I am running the standard soffice --headless --convert-to png --outdir dirname sourcedir/*
, but around the 250 document mark it is simply halting without error. What am I missing? For context sourcedir contains .docx files only. I monitored the soffice process to see if it’s a memory thing and it’s not.
A few questions. Answers may help you to find the solution. If not, they are likely to help us to help you.
- What system are you on? MacOS, Unix, linux, or something else?
forward slash in your source path suggests that it is not MS Windows - Can you identify the file on which the process halts?
- Is the filename particularly long, containing punctuation or other special characters, or very similar to an other (already processed) filename?
- Is it an empty file (which would not provide any input to create an image)?
I am on Ubuntu 22.04. I can not verify which file is breaking the process because it’s not processing the directory sequentially, so I can’t tell which document was being processed the instance the process halts. I have regenerated the documents a handful of times so I can’t confirm if it’s an individual document that is the issue. However I just discovered that on a different directory as well the process is halting exactly at the 250 mark. Could it be an internal limit, and if so can it be changed through a flag perhaps?
Exactly 250 or exactly 256?
Either way it could be a limitation in the shell environment, if the file set is built there first and then sent to the command.

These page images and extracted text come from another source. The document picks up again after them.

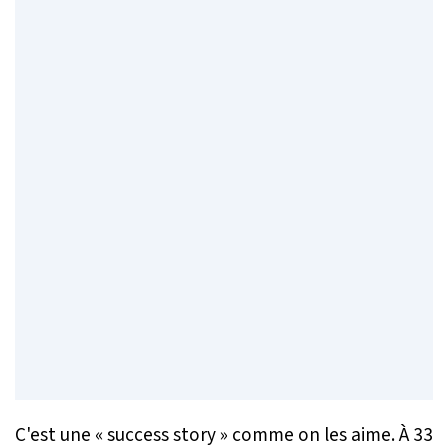
C'est une « success story » comme on les aime. À 33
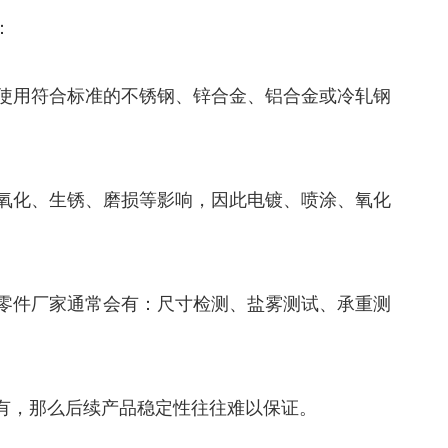
：
使用符合标准的不锈钢、锌合金、铝合金或冷轧钢
氧化、生锈、磨损等影响，因此电镀、喷涂、氧化
零件厂家通常会有：尺寸检测、盐雾测试、承重测
，那么后续产品稳定性往往难以保证。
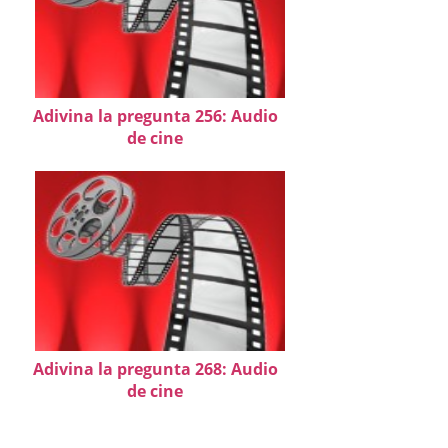
Adivina la pregunta 256: Audio
de cine
Adivina la pregunta 268: Audio
de cine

Try looping in the shell instead of serving the wildcard to soffice.
for i in sourcedir/*; do soffice --headless --convert-to png --outdir dirname $i; done
This should pick one file at a time, I think, and display the command with the name of each file as it is converted. Can’t test it right now (no linux shell handy) so I may err on the syntax. Try it and see! If it doesn’t help, it should at least identify the offending file.

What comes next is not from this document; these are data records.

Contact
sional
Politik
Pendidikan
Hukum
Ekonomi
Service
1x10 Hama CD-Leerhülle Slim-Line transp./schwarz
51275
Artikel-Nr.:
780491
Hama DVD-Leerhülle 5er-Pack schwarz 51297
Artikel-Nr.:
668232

I’d rather suspect an environment limit: e.g., the wildcard expansion limit in Bash.
You could try to use some system tool to check the exact command line that invoked the process (I think that it would have the list of files after the expansion; my idea is that it would already be limited to that number).
In addition to @keme1’s suggestion, to speed the loop up, avoiding a significant overhead launching/shutting down the whole process, you can launch LibreOffice separately before running the loop; the whole processing will happen in that initially launched instance, so without additional overhead.
Thank you both for your answers. Repeatedly calling soffice processes to life will take me very long since I am working with 100k+ documents, running multiple profiles in parallel.
However I want to ask you if it’s possible to call a --convert-to through a macro. I’ve had great success looping over huge directories within macro, so I believe I can do the same for conversion.
edit: the much simpler solution of course was to reorganize my documents into subdirectories 200 strong, and running * on each of them.